Member of the Azad Jammu and Kashmir Legislative Assembly
- In office 3 August 2021 – 25 August 2026
- Preceded by: Chaudhry Tariq Farooq
- Succeeded by: Chaudhry Tariq Farooq
- Constituency: LA-7 Bhimber-III
- In office 24 July 2006 – 25 July 2011
- Preceded by: Chaudhry Tariq Farooq
- Succeeded by: Chaudhry Tariq Farooq
- Constituency: LA-7 Bhimber-III

Speaker of the Azad Jammu and Kashmir Legislative Assembly
- In office 3 August 2021 – 20 April 2023
- Deputy: Riaz Gujjar
- Preceded by: Shah Ghulam Qadir
- Succeeded by: Chaudhry Latif Akbar
- In office 16 August 2010 – 25 July 2011
- Deputy: Meher-un-Nisa
- Preceded by: Shah Ghulam Qadir
- Succeeded by: Sardar Ghulam Sadiq Khan

Personal details
- Born: 1970 (age 55–56) Bhimber, Azad Kashmir, Pakistan
- Citizenship: Pakistan
- Party: Independent (2016–2020; 2026–present)
- Other political affiliations: PTI (2018–2023 ) PPP (2011–2016) People's Muslim League (2006–2011)
- Profession: Politician

= Chaudhry Anwarul Haq =

Former Prime Minister of AJK

Chaudhry Anwar ul Haq is a Pakistani politician from Azad Jammu and Kashmir (AJK). He served as the 15th Prime Minister of AJK between April 2023 and November 2025, succeeding Sardar Tanveer Ilyas.

He was a member of the Pakistan Tehreek-e-Insaaf (PTI) until September 7, 2023, when he was expelled from the party along with a group of political defectors.

== Early life and family ==
Anwar was born in Bhimber, Azad Kashmir, into a politically active family of the Jat community, as his father Chaudhry Suhbat Ali was part of the 1947 Poonch rebellion which liberated current Azad Kashmir from the Dogras, while his brother Lt General (r) Chaudhary Ikram ul Haq is a former Defence Secretary (2018-2020).

== Political career ==
Anwar was elected to the Azad Jammu and Kashmir Legislative Assembly in the 2006 Azad Kashmiri general election from LA-7 Bhimber-III as a candidate of the People's Muslim League. He defeated Chaudhry Tariq Farooq.

On 16 August 2010, he was elected as the Speaker of the Azad Jammu and Kashmir Legislative Assembly. He succeeded Shah Ghulam Qadir of the All Jammu and Kashmir Muslim Conference (AJKMC).

He contested the 2011 Azad Kashmiri general election from LA-7 Bhimber-III as a candidate of the Pakistan People's Party (PPP), but was unsuccessful. He received 26,509 votes and was defeated by Chaudhry Tariq Farooq, a candidate of the Pakistan Muslim League (N) (PML(N)).

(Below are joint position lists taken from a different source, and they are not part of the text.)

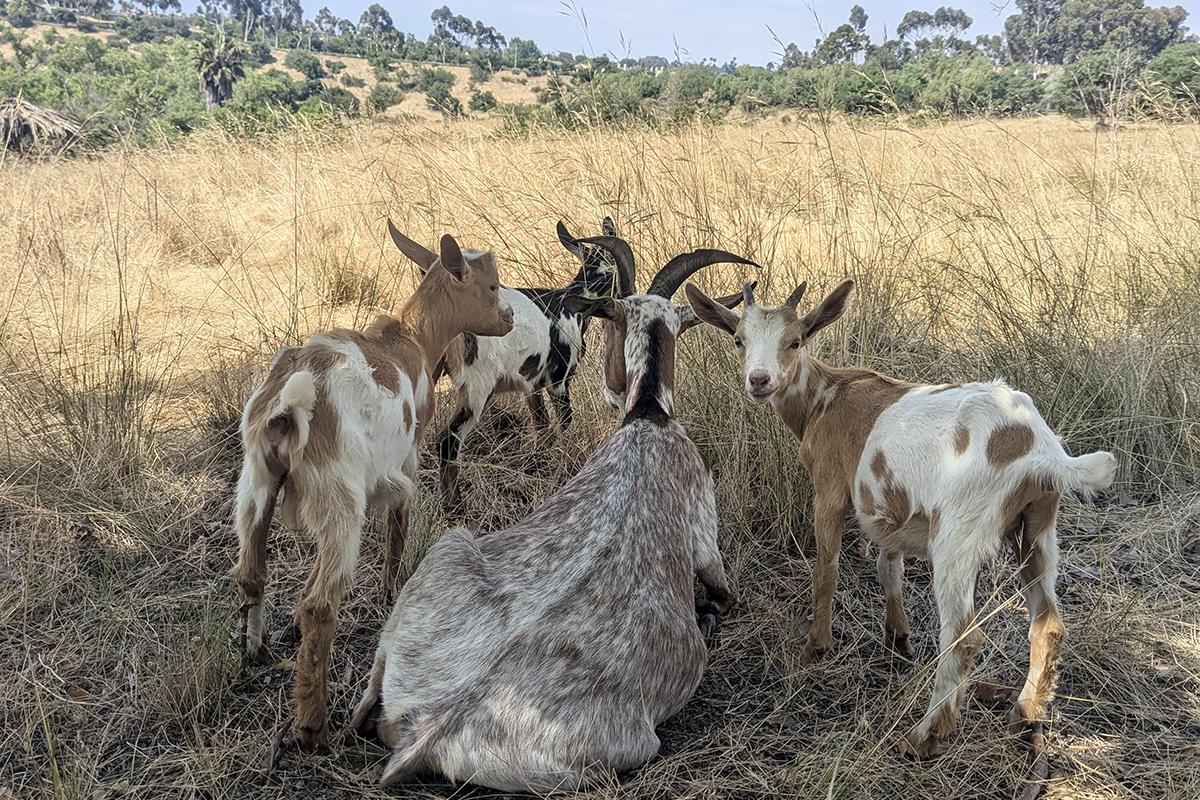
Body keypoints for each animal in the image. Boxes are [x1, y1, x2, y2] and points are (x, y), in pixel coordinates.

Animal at [232, 224, 513, 752]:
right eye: (491, 286)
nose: (508, 318)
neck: (412, 339)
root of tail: (286, 411)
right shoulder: (407, 454)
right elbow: (399, 519)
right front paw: (390, 589)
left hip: (255, 484)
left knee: (251, 572)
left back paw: (253, 654)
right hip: (339, 500)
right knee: (319, 605)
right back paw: (314, 728)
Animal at [346, 238, 754, 792]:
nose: (610, 389)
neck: (648, 415)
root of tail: (431, 724)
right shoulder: (705, 533)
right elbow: (723, 589)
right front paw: (710, 613)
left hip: (449, 548)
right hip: (622, 748)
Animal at [686, 279, 1116, 761]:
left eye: (795, 341)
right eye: (738, 340)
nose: (759, 381)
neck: (825, 397)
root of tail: (1040, 450)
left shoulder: (830, 488)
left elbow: (826, 571)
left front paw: (816, 648)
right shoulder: (890, 507)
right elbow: (887, 564)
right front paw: (898, 639)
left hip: (958, 533)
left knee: (963, 636)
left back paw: (925, 736)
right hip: (1037, 526)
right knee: (1048, 624)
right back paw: (1025, 713)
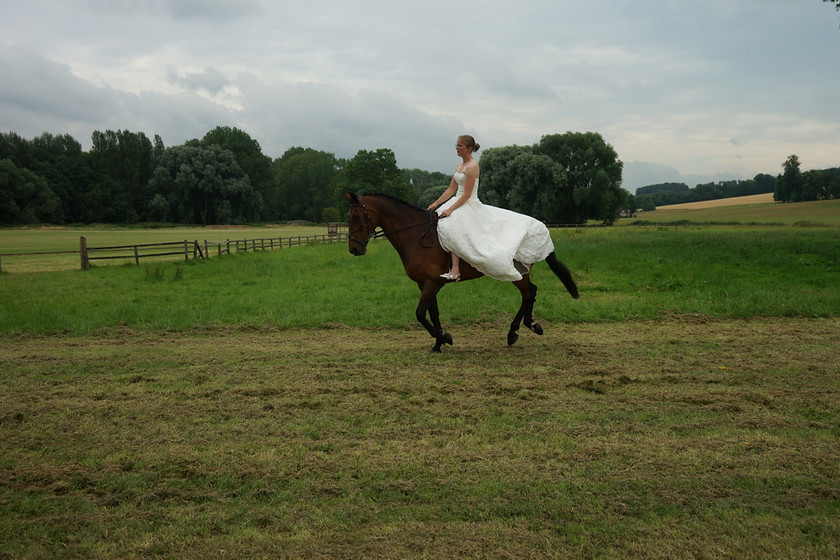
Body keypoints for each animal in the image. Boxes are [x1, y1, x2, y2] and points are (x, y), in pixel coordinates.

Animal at [342, 190, 576, 352]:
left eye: (355, 217)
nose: (354, 249)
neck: (416, 235)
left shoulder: (432, 283)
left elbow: (420, 314)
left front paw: (444, 337)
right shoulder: (426, 283)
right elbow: (433, 312)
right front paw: (438, 343)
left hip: (517, 273)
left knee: (528, 293)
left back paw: (515, 332)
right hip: (521, 273)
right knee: (531, 292)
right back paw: (528, 326)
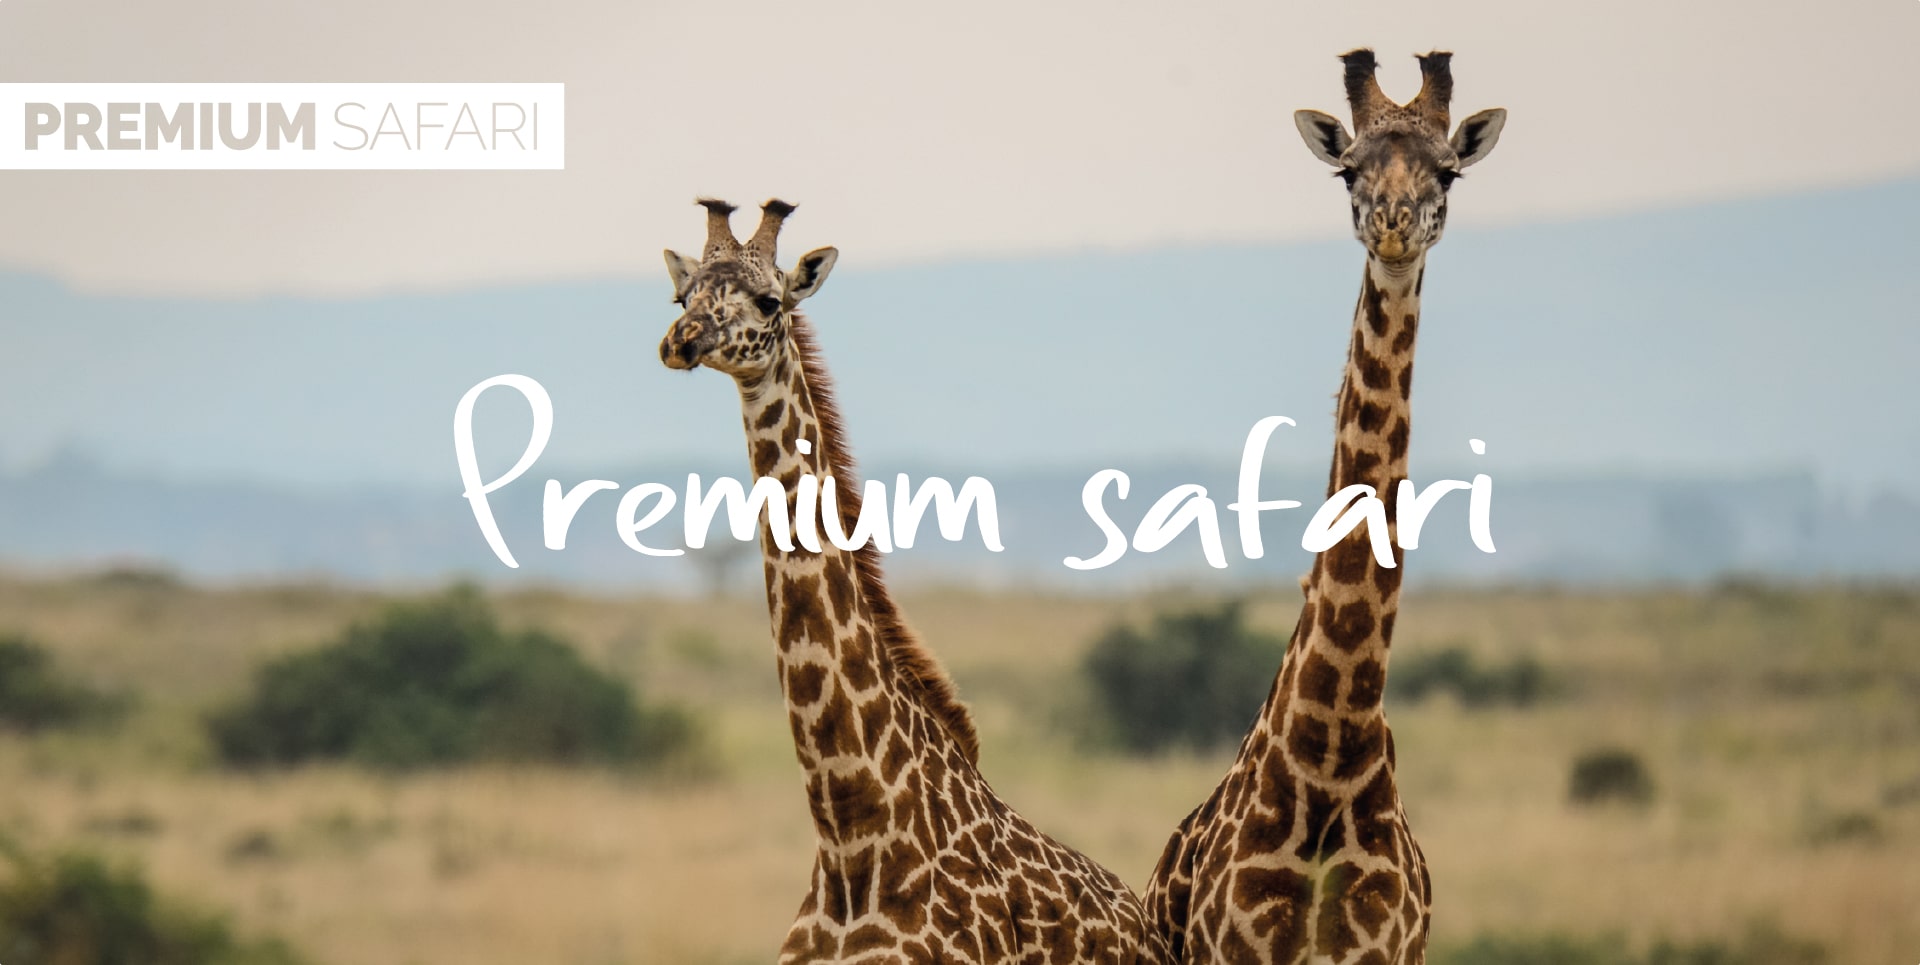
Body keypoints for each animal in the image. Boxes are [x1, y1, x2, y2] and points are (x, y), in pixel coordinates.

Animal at [1141, 50, 1506, 964]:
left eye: (1448, 170)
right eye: (1349, 170)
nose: (1394, 225)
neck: (1332, 754)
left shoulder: (1385, 950)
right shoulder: (1235, 949)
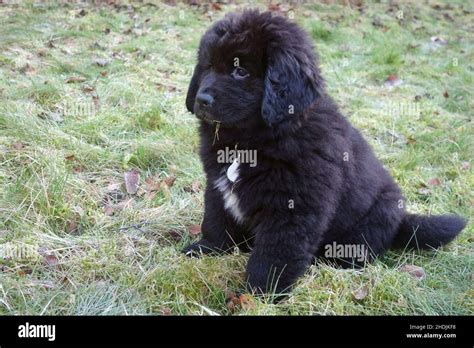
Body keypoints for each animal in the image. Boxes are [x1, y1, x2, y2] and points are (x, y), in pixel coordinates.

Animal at [182, 10, 466, 294]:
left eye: (240, 71)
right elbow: (216, 221)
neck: (249, 140)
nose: (201, 100)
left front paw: (258, 294)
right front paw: (207, 250)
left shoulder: (293, 207)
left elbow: (273, 255)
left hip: (378, 212)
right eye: (208, 66)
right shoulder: (217, 185)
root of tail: (401, 222)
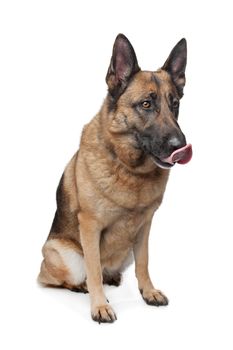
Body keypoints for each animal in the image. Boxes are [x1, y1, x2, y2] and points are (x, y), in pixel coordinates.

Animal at [37, 33, 191, 322]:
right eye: (146, 104)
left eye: (175, 104)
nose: (180, 146)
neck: (130, 168)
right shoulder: (90, 226)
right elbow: (94, 268)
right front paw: (99, 305)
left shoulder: (144, 227)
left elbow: (144, 263)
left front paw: (148, 292)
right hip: (64, 256)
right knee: (64, 278)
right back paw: (82, 286)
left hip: (125, 252)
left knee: (111, 270)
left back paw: (113, 278)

He contested the 2016 Azad Kashmiri general election from LA-7 Bhimber-III as an independent candidate, but was defeated by Chaudhry Tariq Farooq, a candidate of the PML(N). Anwar received 27,676 votes while Farooq received 30,339 votes.

He was re-elected to the Azad Jammu and Kashmir Legislative Assembly in the 2021 general election from LA-7 Bhimber-III as a candidate of the Pakistan Tehreek-e-Insaf (PTI). He received 38,308 votes and defeated Chaudhry Tariq Farooq, a candidate of the (PML(N)).

On 3 August 2021, he was elected as the Speaker of the Azad Jammu and Kashmir Legislative Assembly with 32 votes, defeating Faisal Mumtaz Rathore of the PPP. He succeeded the outgoing Speaker Shah Ghulam Qadir of the PML(N).

On 20 April 2023, he was elected unopposed as the 15th Prime Minister of Azad Kashmir with 48 votes in the 52-member AJK Legislative Assembly. He succeeded the previous Prime Minister, Sardar Tanveer Ilyas, who had been disqualified eight days prior.

On 7 September 2023, Dawn reported that the Kashmir chapter of the PTI had expelled Anwar in a crackdown against dissidents who had sided against Imran Khan's preferred candidate Sardar Abdul Qayyum Niazi.

On 17 November 2025, a no-confidence motion against Anwarul Haq was passed when 36 members in the AJK Legislative Assembly voted in favour of it and two against it.

He contested the 2026 Azad Kashmiri general election from LA-7 Bhimber-III as an independent candidate, but was unsuccessful. He received 25,534 votes and was defeated by Chaudhry Tariq Farooq, a candidate of PML(N).